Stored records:
:::::

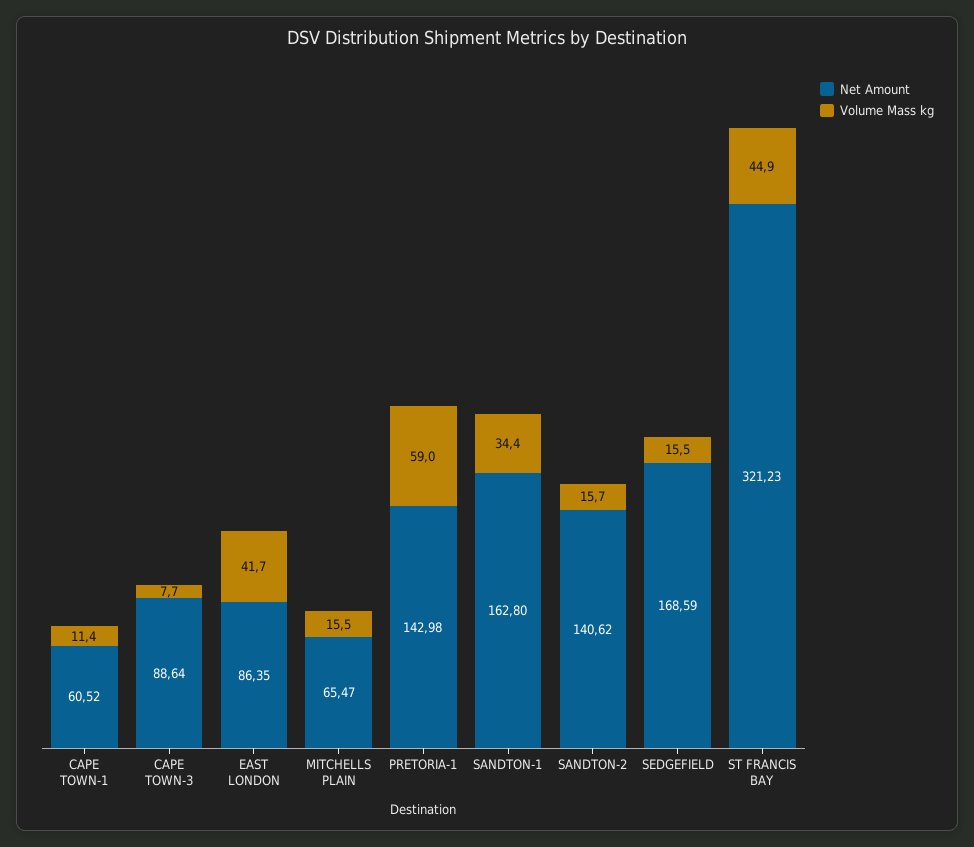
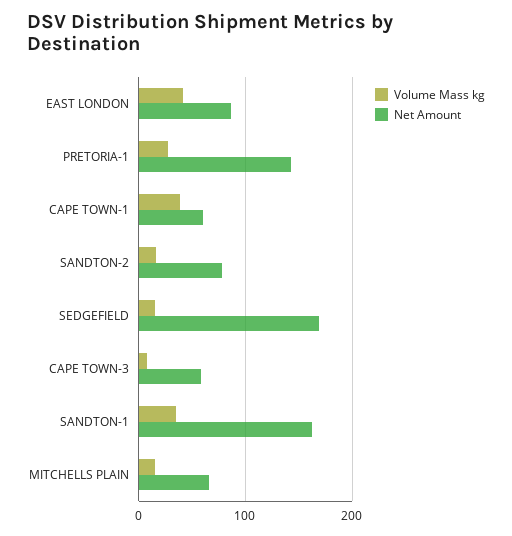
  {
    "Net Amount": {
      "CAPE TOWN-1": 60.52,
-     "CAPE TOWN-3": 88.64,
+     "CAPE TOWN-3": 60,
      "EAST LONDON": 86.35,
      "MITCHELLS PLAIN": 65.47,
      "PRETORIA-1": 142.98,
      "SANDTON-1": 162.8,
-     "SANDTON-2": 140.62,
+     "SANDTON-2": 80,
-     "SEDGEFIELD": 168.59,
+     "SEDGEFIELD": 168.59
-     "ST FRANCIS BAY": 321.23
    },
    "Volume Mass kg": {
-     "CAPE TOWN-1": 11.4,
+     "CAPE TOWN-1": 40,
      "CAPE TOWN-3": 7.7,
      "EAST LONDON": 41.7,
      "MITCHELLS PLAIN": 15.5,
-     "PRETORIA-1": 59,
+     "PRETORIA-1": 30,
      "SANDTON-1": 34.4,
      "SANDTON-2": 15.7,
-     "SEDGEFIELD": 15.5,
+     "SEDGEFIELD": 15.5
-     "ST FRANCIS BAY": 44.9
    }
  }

:::::

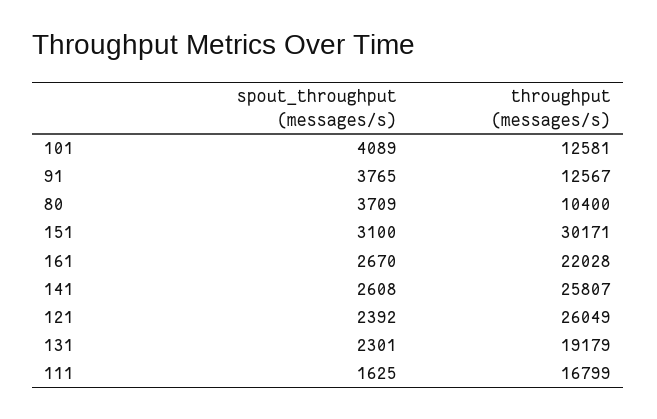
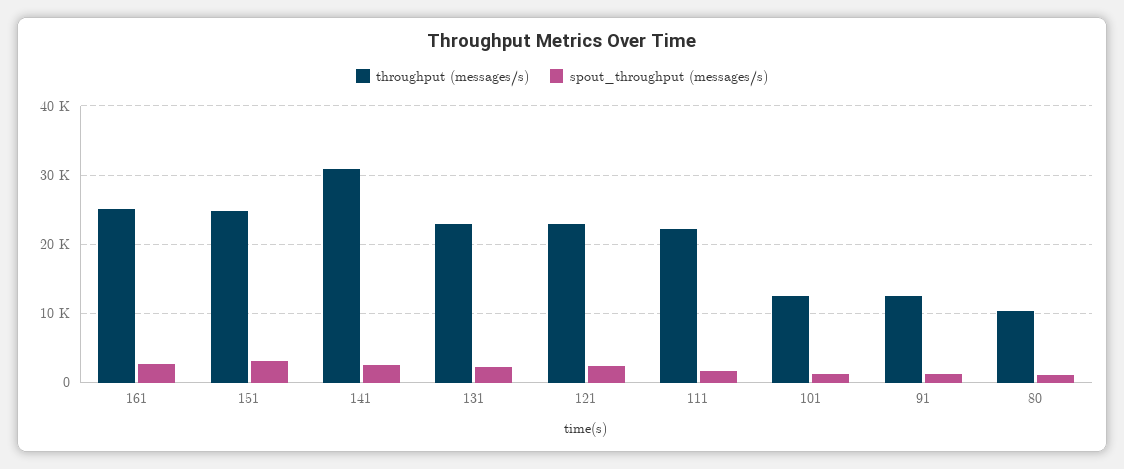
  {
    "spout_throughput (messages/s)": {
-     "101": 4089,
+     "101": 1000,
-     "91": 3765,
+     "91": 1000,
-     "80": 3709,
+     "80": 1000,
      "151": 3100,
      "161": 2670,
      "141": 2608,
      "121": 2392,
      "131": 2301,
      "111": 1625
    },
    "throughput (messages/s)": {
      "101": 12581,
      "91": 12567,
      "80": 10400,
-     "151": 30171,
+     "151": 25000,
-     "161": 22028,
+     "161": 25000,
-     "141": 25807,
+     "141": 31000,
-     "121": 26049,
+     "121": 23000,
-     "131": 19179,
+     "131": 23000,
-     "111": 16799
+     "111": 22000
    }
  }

:::::

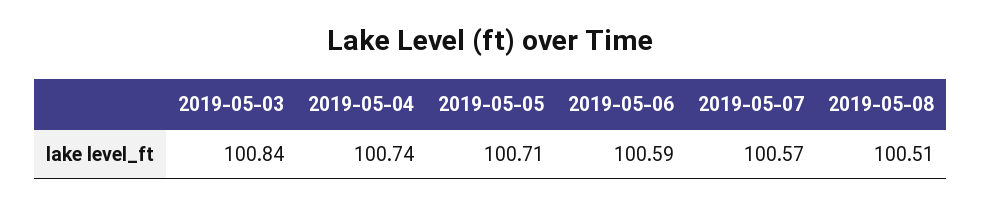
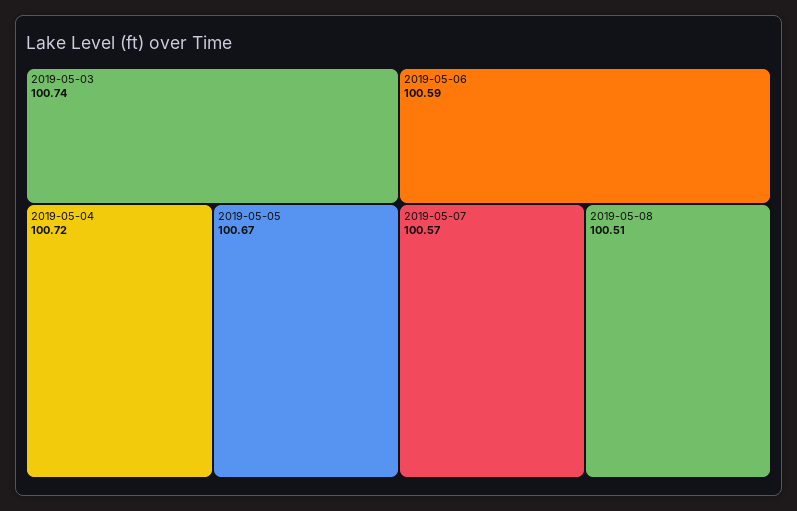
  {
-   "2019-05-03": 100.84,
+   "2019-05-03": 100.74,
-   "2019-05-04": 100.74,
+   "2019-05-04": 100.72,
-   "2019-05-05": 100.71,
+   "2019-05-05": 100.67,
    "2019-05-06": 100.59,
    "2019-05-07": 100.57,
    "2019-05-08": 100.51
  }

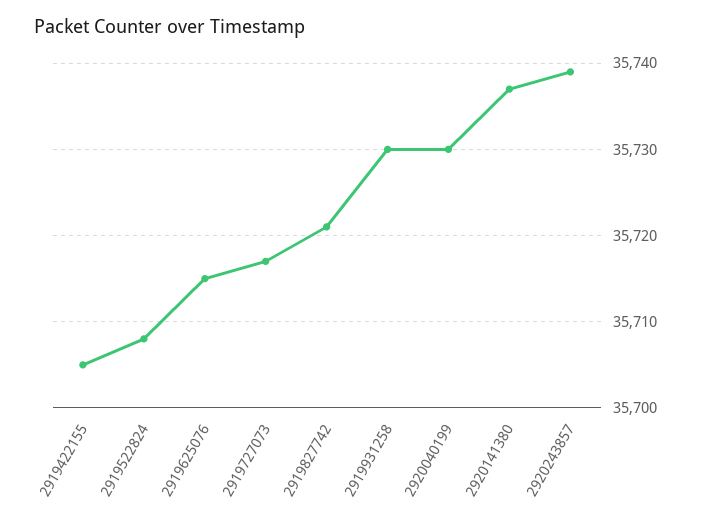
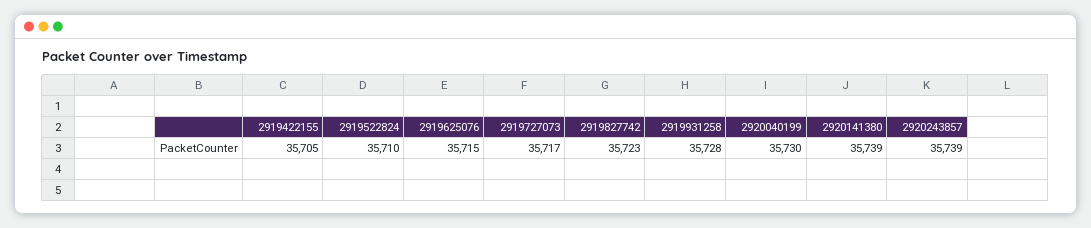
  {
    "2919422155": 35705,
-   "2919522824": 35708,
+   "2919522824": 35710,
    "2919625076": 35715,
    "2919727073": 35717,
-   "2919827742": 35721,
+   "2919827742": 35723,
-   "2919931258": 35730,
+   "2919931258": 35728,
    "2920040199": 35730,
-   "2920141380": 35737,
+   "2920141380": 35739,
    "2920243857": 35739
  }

:::::

* [Instructions to follow]: When a line in the entries above contains "PRETORIA", count it; please answer with the number only.

* [Exercise response]: 3